My blog is titled "No Man is an Island," which comes from a quote by John Donne at the top of my blog but is also a book by Thomas Merton. I started this blog about 2 years ago, and I had just started this book when I began my blog. Well, I'm now about halfway through the book. Clearly, it's taken me a while, and I'll read a few pages every few weeks. I hadn't picked the book up for quite a while, but last night I decided to grab a book that wasn't for school and I turned to Merton.

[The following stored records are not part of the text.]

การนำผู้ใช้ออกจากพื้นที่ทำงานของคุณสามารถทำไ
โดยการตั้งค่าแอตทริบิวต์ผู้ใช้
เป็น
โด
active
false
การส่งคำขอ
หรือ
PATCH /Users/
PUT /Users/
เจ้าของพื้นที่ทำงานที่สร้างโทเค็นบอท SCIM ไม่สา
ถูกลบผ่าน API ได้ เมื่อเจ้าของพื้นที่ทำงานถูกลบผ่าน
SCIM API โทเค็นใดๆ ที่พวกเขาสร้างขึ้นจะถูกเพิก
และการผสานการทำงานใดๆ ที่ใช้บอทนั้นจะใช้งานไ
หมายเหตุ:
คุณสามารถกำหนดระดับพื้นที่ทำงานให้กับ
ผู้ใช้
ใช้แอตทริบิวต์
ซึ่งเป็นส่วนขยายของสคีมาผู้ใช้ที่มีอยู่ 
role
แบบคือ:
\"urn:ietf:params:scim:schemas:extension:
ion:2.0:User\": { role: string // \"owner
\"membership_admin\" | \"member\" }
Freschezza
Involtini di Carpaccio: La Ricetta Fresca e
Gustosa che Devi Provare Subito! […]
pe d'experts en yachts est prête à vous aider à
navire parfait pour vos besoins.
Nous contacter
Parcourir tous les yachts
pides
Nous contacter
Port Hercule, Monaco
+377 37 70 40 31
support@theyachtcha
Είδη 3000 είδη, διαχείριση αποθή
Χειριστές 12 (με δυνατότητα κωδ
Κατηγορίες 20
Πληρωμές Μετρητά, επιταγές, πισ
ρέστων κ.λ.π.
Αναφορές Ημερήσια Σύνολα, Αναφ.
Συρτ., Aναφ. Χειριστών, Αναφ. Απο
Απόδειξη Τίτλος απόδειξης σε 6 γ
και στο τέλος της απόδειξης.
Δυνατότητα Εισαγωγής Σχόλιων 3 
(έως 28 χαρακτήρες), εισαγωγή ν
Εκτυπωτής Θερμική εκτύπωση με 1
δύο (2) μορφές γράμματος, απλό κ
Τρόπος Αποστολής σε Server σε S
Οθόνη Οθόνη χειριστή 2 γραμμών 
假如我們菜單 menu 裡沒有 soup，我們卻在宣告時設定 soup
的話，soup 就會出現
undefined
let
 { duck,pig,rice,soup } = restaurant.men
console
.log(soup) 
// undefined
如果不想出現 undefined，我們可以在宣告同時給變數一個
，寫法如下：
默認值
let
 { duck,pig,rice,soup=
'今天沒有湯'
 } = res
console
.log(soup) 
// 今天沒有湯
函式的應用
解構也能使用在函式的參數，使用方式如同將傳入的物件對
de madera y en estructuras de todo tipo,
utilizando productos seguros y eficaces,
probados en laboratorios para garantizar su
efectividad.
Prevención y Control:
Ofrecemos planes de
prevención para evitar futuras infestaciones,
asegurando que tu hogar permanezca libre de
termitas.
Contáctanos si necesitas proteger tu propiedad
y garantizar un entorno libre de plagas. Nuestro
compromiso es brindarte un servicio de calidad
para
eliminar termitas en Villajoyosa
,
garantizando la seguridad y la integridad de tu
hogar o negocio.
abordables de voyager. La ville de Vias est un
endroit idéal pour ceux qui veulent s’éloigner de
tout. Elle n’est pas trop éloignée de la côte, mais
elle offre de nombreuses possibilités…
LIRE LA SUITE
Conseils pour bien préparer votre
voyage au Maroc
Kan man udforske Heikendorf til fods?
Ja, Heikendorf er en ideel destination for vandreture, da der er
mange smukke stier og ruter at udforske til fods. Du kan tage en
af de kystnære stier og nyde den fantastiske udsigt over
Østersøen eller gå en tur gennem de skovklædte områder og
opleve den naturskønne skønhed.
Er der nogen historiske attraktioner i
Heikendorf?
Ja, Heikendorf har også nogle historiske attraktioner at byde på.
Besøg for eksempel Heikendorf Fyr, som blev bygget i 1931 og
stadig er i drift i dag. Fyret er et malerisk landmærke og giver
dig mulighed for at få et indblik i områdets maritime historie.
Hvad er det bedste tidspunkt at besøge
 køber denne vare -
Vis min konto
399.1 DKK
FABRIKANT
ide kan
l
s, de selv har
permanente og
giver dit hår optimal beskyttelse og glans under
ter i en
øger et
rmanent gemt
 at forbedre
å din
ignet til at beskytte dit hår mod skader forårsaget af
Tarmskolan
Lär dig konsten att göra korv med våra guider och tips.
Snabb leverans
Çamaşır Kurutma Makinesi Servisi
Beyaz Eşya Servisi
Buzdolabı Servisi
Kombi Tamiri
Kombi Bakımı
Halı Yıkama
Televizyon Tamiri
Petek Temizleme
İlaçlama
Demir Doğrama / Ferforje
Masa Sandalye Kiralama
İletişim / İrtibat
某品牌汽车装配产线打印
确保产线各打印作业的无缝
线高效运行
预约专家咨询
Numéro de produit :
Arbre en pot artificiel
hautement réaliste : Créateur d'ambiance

Today is the one-year marking of the accident that I mentioned three blogs ago (see "One Year Later," April 14, 2007 as well as post from May 3, 2006). With many thoughts going through my mind last night, this is part of what I read and thought it would be fitting to share here:
"[Christ's] love is so much stronger than death that the death of a Christian is a kind of triumph. And although we rightly sorrow at the separation from those we love (since we are also meant to love their human presence), yet we rejoice in their death because it proves to us the strength of our mutual love. The conviction in our hearts, the unshakeable hope of communion with our dead in Christ, is always telling us that they live and that He lives and that we live. This is our great inheritance, which can only be increased by suffering well taken: this terrific grip of the divine life on our own souls, this grip of clean love that holds us so fast that it keeps us eternally free. This love, this life, this presence, is the witness that the spirit of Christ lives in us, and that we belong to Him, and that the Father has given us to Him, and no man shall snatch us out of His hand" (p. 87-88).